Most analysts prefer a fairly robust analytic workbench to use the right tool for the job, yet tend to gravitate to their favorite tool – or their analytic hub – for most of their work. Typically, this is the tool that lets them stay "in flow" while concentrating on solving problems in innovative ways. Good analysts are open to learning new things to increase their bandwidth — whether that’s more advanced training with tools they already use or introducing new tools to hone their workbench.

 Compute Environment

At SAS and at most technology companies, we are fortunate to have adequately powered hardware, good throughput, and ample memory and storage. Because JMP runs on both operating systems, I even have a Mac with Parallels for Windows to run both. Many organizations have old hardware, running operating systems that are soon-to-be or are no longer supported. Analysis is typically CPU-intensive, and as our sample sizes grow to keep up with big data, investing in an adequate compute environment is a must.

Many organizations have invested in their servers and ignored the desktop. However, when your expensive analytic talent is twiddling their thumbs because of slow bandwidth or a network outage, and they are left with nothing more than a spreadsheet on their desktop (if they even have a desktop), opportunity costs can be high. The analytically advanced should be provided with compute options — on desktops, on servers and remotely. With these analysts juggling multiple projects in different phases, they can be much more productive by having both adequate desktop and server compute resources. Especially in the exploratory phase, local, in-memory visual tools with instantaneous response will take advantage of greater visual bandwidth — analysis at the speed of sight, revealing the data’s structure more quickly.

**Exercises**
a – Please quote the part of the passage on analysts' tools that opens with the words containing "At SAS and at" and closes with "environment is a must.".
b – Name each place where the passage on analysts' tools says the analytically advanced should be given compute options.

**Input data**
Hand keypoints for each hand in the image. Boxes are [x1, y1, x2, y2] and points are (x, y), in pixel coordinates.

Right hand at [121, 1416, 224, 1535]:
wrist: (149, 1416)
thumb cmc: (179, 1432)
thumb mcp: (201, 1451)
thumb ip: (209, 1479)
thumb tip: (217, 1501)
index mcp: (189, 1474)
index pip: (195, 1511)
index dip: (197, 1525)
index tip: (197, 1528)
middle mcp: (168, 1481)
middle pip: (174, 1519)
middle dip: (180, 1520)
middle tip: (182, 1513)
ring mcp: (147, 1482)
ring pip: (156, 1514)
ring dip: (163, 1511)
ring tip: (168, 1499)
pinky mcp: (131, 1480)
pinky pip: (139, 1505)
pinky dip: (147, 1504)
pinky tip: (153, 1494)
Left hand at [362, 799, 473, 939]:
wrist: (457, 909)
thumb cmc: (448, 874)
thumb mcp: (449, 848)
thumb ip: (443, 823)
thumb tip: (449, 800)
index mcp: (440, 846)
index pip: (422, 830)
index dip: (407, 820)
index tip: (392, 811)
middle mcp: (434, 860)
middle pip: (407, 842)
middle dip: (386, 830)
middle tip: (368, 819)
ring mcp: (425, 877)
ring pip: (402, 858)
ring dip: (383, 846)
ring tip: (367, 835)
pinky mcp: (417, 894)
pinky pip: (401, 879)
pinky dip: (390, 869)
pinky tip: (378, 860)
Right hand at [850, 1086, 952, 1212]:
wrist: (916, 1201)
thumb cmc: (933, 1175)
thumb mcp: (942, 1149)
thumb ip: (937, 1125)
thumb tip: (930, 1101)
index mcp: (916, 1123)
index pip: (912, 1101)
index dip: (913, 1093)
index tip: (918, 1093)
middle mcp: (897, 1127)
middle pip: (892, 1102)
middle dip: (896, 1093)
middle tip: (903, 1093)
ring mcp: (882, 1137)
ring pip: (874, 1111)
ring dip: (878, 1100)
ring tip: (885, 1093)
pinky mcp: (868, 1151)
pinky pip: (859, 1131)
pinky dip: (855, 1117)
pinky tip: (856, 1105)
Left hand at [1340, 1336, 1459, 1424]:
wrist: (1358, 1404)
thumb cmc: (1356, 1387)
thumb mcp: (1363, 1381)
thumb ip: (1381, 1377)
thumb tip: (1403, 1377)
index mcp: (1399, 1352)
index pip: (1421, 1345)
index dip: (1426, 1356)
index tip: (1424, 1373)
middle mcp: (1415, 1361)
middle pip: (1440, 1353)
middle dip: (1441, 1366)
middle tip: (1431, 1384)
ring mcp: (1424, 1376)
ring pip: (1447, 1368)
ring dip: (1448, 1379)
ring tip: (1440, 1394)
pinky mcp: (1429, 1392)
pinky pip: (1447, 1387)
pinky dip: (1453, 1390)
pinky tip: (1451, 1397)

**Answers to the exercises**
a –
At SAS and at most technology companies, we are fortunate to have adequately powered hardware, good throughput, and ample memory and storage. Because JMP runs on both operating systems, I even have a Mac with Parallels for Windows to run both. Many organizations have old hardware, running operating systems that are soon-to-be or are no longer supported. Analysis is typically CPU-intensive, and as our sample sizes grow to keep up with big data, investing in an adequate compute environment is a must.

b – On desktops, on servers, and remotely.